▸ EXTRACT PROVIDED
## Begin
REQUEST for a preliminary ruling under Article 267 TFEU from the tribunal du travail de Bruxelles (Belgium), made by decision of 15 November 2011, received at the Court on 30 November 2011, in the proceedings

Patricia Dumont de Chassart

v

Office national d’allocations familiales pour travailleurs salariés (ONAFTS),

THE COURT (Third Chamber),

composed of M. Ilešič, President of the Chamber, E. Jarašiūnas, A. Ó Caoimh (Rapporteur), C. Toader and C.G. Fernlund, Judges,

Advocate General: P. Mengozzi,

Registrar: V. Tourrès, Administrator,

having regard to the written procedure and further to the hearing on 7 November 2012,

after considering the observations submitted on behalf of:

–        Mrs Dumont de Chassart, by F. Hachez and T. Delahaye, avocats,

–        the Belgian Government, by L. Van den Broeck and M. Jacobs, acting as Agents, and J. Vanden Eynde and L. Delmotte, avocats,

–        the Council of the European Union, by M. Sitbon, M. Veiga and S. Cook, acting as Agents,

–        the European Commission, by V. Kreuschitz and G. Rozet, acting as Agents.

after hearing the Opinion of the Advocate General at the sitting on 13 December 2012,

gives the following

Judgment

1        This request for a preliminary ruling concerns the interpretation of Articles 72, 78(2)(b) and 79(1)(a) of Regulation (EEC) No 1408/71 of the Council of 14 June 1971 on the application of social security schemes to employed persons, to self-employed persons and to members of their families moving within the Community, in the version amended and updated by Council Regulation (EC) No 118/97 of 2 December 1996 (OJ 1997 L 28, p. 1), as amended by Council Regulation (EC) No 1399/1999 of 29 April 1999 (OJ 1999 L 164, p. 1) (‘Regulation No 1408/71’).
## End
▸ PROVIDED RECORDS
## Begin
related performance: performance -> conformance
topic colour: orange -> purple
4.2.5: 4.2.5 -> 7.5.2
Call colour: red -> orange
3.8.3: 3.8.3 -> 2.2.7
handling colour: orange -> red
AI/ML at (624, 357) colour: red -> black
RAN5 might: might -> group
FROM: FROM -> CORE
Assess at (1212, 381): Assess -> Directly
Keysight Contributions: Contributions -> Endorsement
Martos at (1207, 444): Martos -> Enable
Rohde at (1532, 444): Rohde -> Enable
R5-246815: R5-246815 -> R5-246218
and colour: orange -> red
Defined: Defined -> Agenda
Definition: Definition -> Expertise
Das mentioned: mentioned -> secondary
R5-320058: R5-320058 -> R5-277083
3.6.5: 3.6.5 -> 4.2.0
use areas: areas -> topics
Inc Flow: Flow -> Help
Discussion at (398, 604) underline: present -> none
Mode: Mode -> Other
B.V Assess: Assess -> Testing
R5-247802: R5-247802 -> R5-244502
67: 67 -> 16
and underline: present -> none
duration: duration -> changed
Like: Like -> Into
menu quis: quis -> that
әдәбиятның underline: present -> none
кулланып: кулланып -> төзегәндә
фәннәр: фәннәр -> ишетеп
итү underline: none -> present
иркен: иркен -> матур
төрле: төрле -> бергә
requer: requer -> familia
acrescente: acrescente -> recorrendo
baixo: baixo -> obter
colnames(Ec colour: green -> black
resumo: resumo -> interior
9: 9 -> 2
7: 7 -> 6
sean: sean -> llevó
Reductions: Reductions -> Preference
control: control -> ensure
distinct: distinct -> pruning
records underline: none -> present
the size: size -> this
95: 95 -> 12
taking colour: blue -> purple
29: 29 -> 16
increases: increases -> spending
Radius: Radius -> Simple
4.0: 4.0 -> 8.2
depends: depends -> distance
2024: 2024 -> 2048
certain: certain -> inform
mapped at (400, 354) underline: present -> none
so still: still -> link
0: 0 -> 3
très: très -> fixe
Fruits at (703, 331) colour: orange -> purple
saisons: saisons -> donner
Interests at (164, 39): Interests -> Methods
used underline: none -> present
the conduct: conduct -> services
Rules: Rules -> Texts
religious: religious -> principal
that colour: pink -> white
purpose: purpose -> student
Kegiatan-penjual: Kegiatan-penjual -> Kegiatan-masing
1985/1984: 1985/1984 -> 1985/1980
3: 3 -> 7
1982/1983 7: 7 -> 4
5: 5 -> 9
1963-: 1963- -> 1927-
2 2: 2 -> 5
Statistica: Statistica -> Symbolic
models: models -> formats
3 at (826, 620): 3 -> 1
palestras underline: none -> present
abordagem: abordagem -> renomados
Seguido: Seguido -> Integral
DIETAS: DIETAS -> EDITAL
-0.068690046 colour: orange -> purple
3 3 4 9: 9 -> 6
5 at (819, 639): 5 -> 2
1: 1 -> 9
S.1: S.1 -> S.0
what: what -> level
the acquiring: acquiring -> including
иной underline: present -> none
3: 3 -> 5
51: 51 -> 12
## End
▸ TASKS
1 > Print the part of the court ruling excerpt from "after considering the" up to and including "acting as Agents.", word for word.
2 > Please output the rows unchanged, from the first row up to and including the line with "Assess at (1212, 381): Assess -> Directly".

▸ THE SOLUTIONS
1 >
after considering the observations submitted on behalf of:

–        Mrs Dumont de Chassart, by F. Hachez and T. Delahaye, avocats,

–        the Belgian Government, by L. Van den Broeck and M. Jacobs, acting as Agents, and J. Vanden Eynde and L. Delmotte, avocats,

–        the Council of the European Union, by M. Sitbon, M. Veiga and S. Cook, acting as Agents,

–        the European Commission, by V. Kreuschitz and G. Rozet, acting as Agents.

2 >
related performance: performance -> conformance
topic colour: orange -> purple
4.2.5: 4.2.5 -> 7.5.2
Call colour: red -> orange
3.8.3: 3.8.3 -> 2.2.7
handling colour: orange -> red
AI/ML at (624, 357) colour: red -> black
RAN5 might: might -> group
FROM: FROM -> CORE
Assess at (1212, 381): Assess -> Directly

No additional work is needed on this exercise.